------ ИСХОДНЫЙ ТЕКСТ ------

А ведь борьба этой страны за независимость вошла в мою юность.
Мне ничего не оставалось, как закрыть чемодан и заодно – свой рот. Про себя я произнес единственное слово: «Дерьмо!»
В гостинице я встретился с профессором Баэрой, которому поведал о своих злоключениях. Но, как человек легкого характера, он не придал им особого значения. Он был терпим к своей стране и считал, что в ней еще не все устоялось. Для меня в этом происшествии было что-то недоброе, чего я никак не ожидал.
Друг Жолио-Кюри, к которому у меня было рекомендательное письмо, руководил Индийским институтом ядерных исследований. Он пригласил меня в институт. И сказал, что в тот же день нас зовет на обед сестра премьер-министра. Вот она, моя судьба! Так, видно, будет до конца моей жизни. Одна рука меня бьет, а другая – протягивает букет цветов, чтобы я не помнил зла.
Институт ядерных исследований был одним из тех чистых, светлых и солнечных зданий, где повсюду встречаешь людей в белом. Со стремительностью весеннего ручейка пересекают они коридоры, прикасаются к инструментам, сосудам, вглядываются в светящиеся табло. Я мало что понял из их ученых объяснений, но, побывав в том институте, я словно бы искупался в святой воде, которая смыла с меня грязь оскорблений, нанесенных таможенной полицией. Смутно припоминаю, что среди прочего нам показали нечто вроде ртутного фонтана. Трудно найти что-либо более притягательное, завораживающее, чем ртуть, – этот металл заряжен энергией и похож на живое существо. Меня всегда привлекала его подвижность, его магическая способность принимать текучие, сферические формы.

------

ЗАДАНИЕ
Каким учреждением, согласно исходному тексту, руководил друг Жолио-Кюри? Отвечайте, опираясь только на исходный текст.

------ ДАННЫЕ ------

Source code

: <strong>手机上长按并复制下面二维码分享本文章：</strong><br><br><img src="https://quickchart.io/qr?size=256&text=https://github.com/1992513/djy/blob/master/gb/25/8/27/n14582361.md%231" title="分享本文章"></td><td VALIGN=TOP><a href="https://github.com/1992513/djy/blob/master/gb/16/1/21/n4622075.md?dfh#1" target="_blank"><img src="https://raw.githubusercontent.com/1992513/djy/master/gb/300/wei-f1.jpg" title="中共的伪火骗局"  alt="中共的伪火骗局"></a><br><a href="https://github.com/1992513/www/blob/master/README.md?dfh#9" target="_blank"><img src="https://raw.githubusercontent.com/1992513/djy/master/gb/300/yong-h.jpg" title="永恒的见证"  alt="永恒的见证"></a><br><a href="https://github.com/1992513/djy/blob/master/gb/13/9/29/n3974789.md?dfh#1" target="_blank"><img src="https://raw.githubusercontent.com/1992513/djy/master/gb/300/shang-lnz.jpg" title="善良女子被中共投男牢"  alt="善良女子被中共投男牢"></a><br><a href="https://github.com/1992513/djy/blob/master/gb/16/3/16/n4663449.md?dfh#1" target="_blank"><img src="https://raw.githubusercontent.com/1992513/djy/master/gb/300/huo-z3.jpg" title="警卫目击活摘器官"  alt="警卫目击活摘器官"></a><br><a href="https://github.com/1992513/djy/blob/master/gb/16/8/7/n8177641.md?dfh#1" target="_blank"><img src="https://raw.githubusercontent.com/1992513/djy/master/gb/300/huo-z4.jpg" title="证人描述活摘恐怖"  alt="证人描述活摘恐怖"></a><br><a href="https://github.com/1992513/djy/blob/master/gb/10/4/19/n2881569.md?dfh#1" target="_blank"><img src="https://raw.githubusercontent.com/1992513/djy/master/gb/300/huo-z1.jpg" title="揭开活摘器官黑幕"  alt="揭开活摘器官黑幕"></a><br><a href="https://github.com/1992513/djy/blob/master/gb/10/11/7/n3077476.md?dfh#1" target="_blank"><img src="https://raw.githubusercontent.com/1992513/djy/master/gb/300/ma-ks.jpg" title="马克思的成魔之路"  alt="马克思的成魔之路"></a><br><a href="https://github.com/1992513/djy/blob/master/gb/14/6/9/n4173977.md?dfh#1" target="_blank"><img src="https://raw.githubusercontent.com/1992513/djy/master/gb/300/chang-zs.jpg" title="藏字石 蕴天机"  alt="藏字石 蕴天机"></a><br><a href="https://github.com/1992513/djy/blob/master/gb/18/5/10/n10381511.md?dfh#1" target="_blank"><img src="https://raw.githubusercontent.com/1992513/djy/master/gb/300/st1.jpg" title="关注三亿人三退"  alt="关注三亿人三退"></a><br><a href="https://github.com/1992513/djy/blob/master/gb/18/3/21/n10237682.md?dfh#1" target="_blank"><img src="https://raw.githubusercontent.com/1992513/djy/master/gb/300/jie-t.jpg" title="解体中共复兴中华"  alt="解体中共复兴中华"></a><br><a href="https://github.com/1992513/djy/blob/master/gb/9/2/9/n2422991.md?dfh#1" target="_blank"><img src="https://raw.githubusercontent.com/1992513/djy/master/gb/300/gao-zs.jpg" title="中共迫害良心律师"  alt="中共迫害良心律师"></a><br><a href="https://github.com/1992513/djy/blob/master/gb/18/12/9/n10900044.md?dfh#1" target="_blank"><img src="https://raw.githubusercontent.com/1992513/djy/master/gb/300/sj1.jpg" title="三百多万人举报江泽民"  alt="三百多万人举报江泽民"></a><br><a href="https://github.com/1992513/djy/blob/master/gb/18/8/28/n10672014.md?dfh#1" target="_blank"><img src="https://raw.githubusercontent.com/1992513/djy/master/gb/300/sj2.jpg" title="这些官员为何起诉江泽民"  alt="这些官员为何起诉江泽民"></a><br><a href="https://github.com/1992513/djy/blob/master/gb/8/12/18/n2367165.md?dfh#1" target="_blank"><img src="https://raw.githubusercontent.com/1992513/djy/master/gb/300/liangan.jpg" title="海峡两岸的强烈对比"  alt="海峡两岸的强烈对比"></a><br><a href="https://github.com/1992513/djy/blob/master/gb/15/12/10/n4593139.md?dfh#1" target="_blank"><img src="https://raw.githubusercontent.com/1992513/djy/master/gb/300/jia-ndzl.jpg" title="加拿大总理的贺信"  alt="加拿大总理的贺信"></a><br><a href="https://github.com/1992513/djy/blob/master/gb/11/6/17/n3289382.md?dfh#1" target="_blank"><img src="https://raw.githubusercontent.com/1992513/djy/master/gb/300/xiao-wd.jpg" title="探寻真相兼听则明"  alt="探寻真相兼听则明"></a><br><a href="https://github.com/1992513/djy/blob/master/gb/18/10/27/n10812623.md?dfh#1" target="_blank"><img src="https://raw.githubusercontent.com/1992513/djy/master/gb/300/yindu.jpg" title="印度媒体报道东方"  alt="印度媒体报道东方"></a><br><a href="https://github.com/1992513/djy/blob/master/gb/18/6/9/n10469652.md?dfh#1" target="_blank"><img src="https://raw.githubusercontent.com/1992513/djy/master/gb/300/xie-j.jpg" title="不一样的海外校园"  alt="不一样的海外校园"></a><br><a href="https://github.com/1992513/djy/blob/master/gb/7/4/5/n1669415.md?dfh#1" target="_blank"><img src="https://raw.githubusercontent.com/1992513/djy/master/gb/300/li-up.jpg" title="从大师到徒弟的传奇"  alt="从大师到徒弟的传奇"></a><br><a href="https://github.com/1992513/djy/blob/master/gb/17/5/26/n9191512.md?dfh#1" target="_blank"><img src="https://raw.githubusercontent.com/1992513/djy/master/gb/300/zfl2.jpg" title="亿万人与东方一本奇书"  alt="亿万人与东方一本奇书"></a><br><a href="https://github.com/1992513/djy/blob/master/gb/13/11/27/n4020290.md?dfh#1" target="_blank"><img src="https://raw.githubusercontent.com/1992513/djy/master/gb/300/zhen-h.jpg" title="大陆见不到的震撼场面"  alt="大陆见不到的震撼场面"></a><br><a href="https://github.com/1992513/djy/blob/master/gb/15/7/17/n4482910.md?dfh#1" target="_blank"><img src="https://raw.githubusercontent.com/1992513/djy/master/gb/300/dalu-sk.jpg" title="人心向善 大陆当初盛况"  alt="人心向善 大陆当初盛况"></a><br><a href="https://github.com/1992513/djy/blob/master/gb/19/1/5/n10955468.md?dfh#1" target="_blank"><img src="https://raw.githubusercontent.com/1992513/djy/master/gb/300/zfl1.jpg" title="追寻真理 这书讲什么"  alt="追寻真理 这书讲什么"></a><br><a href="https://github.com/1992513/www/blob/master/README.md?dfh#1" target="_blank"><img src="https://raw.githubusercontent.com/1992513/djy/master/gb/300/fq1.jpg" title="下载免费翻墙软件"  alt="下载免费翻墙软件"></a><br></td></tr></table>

------

ОТВЕТ
Индийским институтом ядерных исследований.